En el chat de un grupo de médicos colombianos ocurrió hace pocos días un episodio que bien podría haber salido de una comedia griega, de esas con las que Aristofanes complacía a los pescadores y comerciantes que merodeaban por el puerto ateniense.
Resulta que en el relato menos clásico de nuestros médicos, uno de ellos, envalentonado por el incesante caudal de expertos planetarios que por estos días pululan, presentó a sus cofrades su magistral teoría sobre las bondades del consumo de aguacate para controlar los ataques del Covid-19 en el organismo.
A renglón seguido, uno de sus colegas refutó a aquel portento de conocimiento expresando que su teoría tenía tanto de científica como este otro lo tenía de marciano. Troya y Roma ardieron entre los defensores y atacantes que salieron a enlistarse en tan relevante contienda.
El episodio es veraz y simplemente se cuenta como uno más en medio de todo el desenfreno de erudición y charlatanería, que junto con el endemoniado virus, ha venido a convertirse en parte de la rutina que en estos días nos acompaña.
No es de ahora que ocurren este tipo de situaciones. Desde que el hombre logró implementar una metodología a través de la cual habilitó el soporte teórico y práctico que hemos llamado ciencia, en paralelo a ella se ha desarrollado siempre, como la sombra que no se despega de la silueta, una práctica menos rigurosa y formal que ha devenido en lo que muchos señalan como Pseudo-ciencia.
De tal manera que a la astronomía le tocó arrastrar a la especulativa astrología, la química parió a la alquimia, la sicología fue deformada por el espiritismo y a la medicina le implicó llevar al hombro, como si fuera el bacalao de la emulsión de Scott, el pesado fardo de la homeopatía y las tales curaciones botánicas o naturistas.

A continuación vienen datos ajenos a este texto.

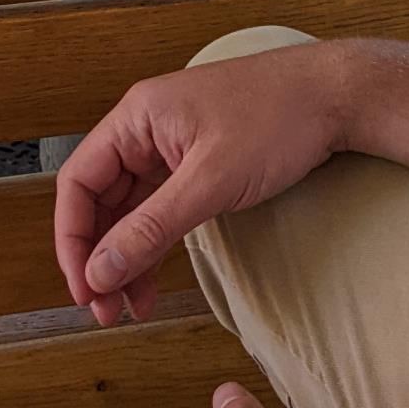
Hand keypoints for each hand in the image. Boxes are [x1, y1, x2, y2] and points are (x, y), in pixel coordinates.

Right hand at [53, 40, 352, 322]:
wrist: (336, 97)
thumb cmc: (277, 118)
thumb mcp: (210, 181)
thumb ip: (151, 228)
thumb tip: (100, 271)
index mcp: (138, 117)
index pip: (79, 182)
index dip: (72, 239)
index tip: (83, 288)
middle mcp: (147, 128)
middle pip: (100, 200)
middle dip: (98, 257)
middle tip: (105, 310)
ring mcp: (172, 145)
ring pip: (129, 210)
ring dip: (125, 259)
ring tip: (129, 308)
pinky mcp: (197, 162)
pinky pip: (159, 209)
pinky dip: (153, 246)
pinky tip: (153, 283)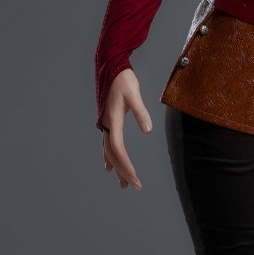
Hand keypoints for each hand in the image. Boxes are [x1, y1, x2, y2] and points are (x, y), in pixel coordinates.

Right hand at [101, 67, 152, 189]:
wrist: (111, 67)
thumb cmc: (123, 80)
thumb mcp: (134, 94)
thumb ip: (140, 112)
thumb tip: (148, 130)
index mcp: (113, 120)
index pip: (118, 149)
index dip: (126, 165)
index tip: (135, 178)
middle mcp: (107, 125)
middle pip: (113, 155)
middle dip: (124, 171)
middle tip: (134, 187)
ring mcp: (105, 124)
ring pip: (109, 152)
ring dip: (117, 167)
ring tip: (123, 184)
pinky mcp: (108, 122)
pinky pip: (107, 145)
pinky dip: (110, 157)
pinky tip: (110, 166)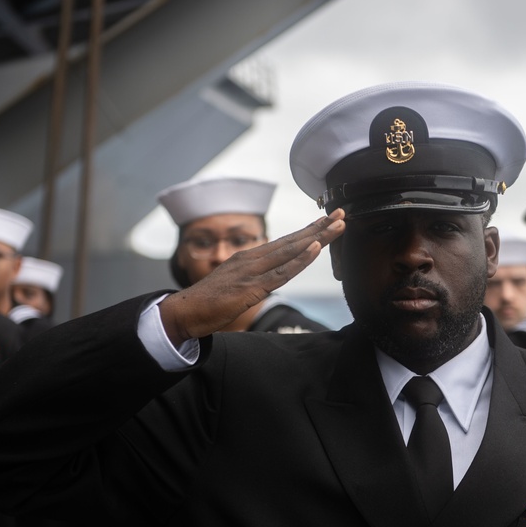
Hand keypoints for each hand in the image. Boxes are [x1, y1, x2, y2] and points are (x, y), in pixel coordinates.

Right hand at [159, 209, 345, 343]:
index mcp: (249, 259)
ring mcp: (252, 271)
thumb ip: (253, 279)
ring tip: (338, 224)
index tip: (329, 221)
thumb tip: (269, 278)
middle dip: (319, 227)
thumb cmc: (208, 302)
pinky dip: (300, 259)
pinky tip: (315, 248)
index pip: (285, 243)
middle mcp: (252, 259)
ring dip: (317, 237)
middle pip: (293, 241)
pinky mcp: (251, 287)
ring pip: (291, 250)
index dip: (309, 231)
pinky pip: (281, 272)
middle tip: (342, 213)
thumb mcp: (236, 285)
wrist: (183, 312)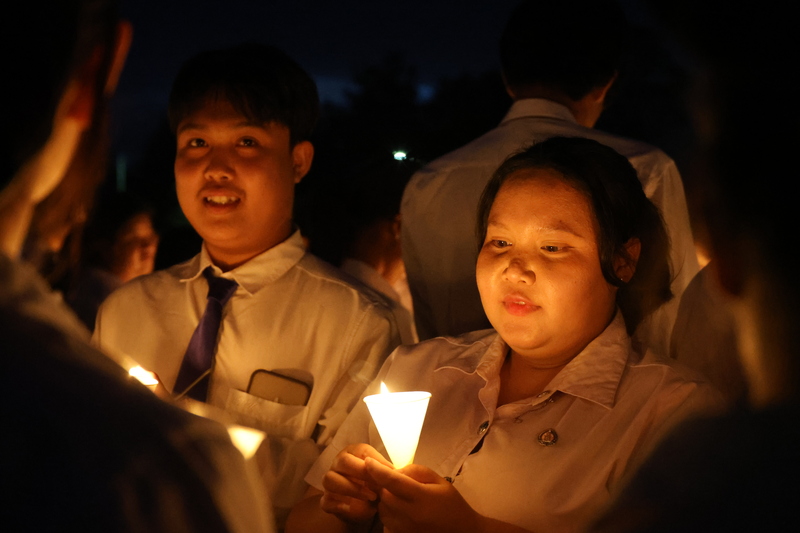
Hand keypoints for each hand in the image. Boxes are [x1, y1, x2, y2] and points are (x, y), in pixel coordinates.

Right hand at [320, 443, 392, 524]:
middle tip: (379, 484)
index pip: (362, 450)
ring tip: (371, 497)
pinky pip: (326, 501)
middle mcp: (338, 463)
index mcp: (353, 452)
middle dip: (362, 472)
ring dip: (352, 488)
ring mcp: (330, 481)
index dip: (376, 460)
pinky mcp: (326, 500)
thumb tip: (397, 472)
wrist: (363, 506)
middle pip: (343, 461)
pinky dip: (339, 505)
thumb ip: (387, 471)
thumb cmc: (374, 485)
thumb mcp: (382, 476)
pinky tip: (353, 508)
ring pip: (330, 479)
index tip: (390, 472)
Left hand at [365, 458, 481, 532]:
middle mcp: (410, 515)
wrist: (462, 532)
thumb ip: (416, 471)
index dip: (377, 470)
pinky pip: (386, 521)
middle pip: (384, 495)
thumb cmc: (452, 503)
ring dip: (385, 498)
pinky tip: (400, 508)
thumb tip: (395, 471)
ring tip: (399, 495)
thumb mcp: (438, 480)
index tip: (368, 460)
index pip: (393, 481)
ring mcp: (404, 528)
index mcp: (422, 497)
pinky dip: (388, 511)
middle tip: (392, 480)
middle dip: (383, 485)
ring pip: (382, 508)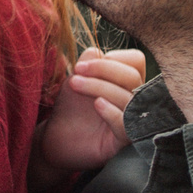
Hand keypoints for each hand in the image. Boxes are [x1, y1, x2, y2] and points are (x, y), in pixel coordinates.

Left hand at [38, 47, 147, 172]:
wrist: (55, 136)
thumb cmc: (70, 105)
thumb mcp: (77, 77)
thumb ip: (89, 62)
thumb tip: (97, 51)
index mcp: (127, 81)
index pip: (136, 61)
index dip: (113, 58)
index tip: (84, 64)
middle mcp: (134, 99)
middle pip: (133, 77)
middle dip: (103, 70)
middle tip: (78, 71)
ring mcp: (130, 121)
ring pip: (128, 99)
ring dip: (99, 87)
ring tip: (75, 84)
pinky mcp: (122, 141)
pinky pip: (126, 125)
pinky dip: (112, 112)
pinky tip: (96, 105)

Nada puede ser más demostrativo de este maridaje no consentido entre los quehaceres científicos y las prácticas terapéuticas alternativas, o también milenarias, que lo acontecido hace pocos meses con la Ministra de Ciencia y Tecnología de este tercermundista país que somos, cuando pretendió recomendar un producto sin patentes ni registros y mucho menos protocolos científicos, como cura milagrosa para combatir el cáncer.
Precisamente, hablando de milagros, me viene a la memoria aquel célebre episodio ocurrido cuando un cura de sotana y alzacuello que al tropezarse con el ilustre doctor Fleming, descubridor de la penicilina, quiso ser el primero en homenajearlo dándole a entender que su descubrimiento era un milagro.
El flemático doctor Fleming le respondió a rajatabla que no, de ninguna manera era un milagro, sino simplemente el avance de la ciencia. “La misma que ustedes persiguieron”, precisó el galeno.
¿Hasta donde es admisible que un médico con título académico crea en la eficacia chamánica del aguacate? Bajo la lupa de la responsabilidad con que nuestra sociedad ha abrazado el esfuerzo de tantos clínicos y especialistas, el episodio deja de ser cómico, ya no es Aristofanes el referente, sino Esquilo quien se sienta a escribir la tragedia.
El doctor Gómez Pineda, un inolvidable personaje fallecido hace unos años, querido con devoción en todo el caribe continental, contaba que en una ocasión en que le correspondió en suerte escayolar el brazo del hijo de una campesina sinuana, al final de su tarea la señora le había preguntado si podía darle chicha de guanábana al muchacho para que el hueso le pegara más fuerte. El ortopeda le respondió muy seriamente que todavía era mejor una dosis en la mañana y otro vaso antes de acostarse, pero que a final de mes regresara para quitarle el yeso.
Al salir del consultorio la campesina con su hijo, el médico se encontró con la mirada enjuiciadora de la enfermera, que esperaba una explicación.
El doctor Gómez que ya recogía su instrumental, le sostuvo la mirada sin descomponerse y le dijo: “ ¿pretendes que en un minuto le quite de la cabeza mil años de ignorancia? si fuera una persona culta entonces sí habría que darle unos lapos. La ignorancia se entiende, es con la estupidez que no se puede transigir.”
El médico que hace unos días se enfrentó a la estulticia de su colega comedor de aguacates, es hijo del doctor Gómez Pineda, protagonista de la anterior anécdota, y de quien doy por seguro que con buen whisky en la mano, habrá disfrutado el encontrón.
A este vertiginoso paso en que andamos, nada de raro puede haber en que próximamente tanto el aguacate como el hipoclorito del presidente Trump, cambien su puesto en las estanterías del supermercado, y nos toque salir a comprarlo bajo receta médica en las farmacias.
Tanta razón tenia el profesor Marcel Mauss, gran maestro del pensamiento antropológico, cuando apenas comenzando el siglo XX escribía: “todavía quedan muchas lunas oscuras en el firmamento de la razón”.
Fin del acto, se cierra la tragicómica escena, cae el telón.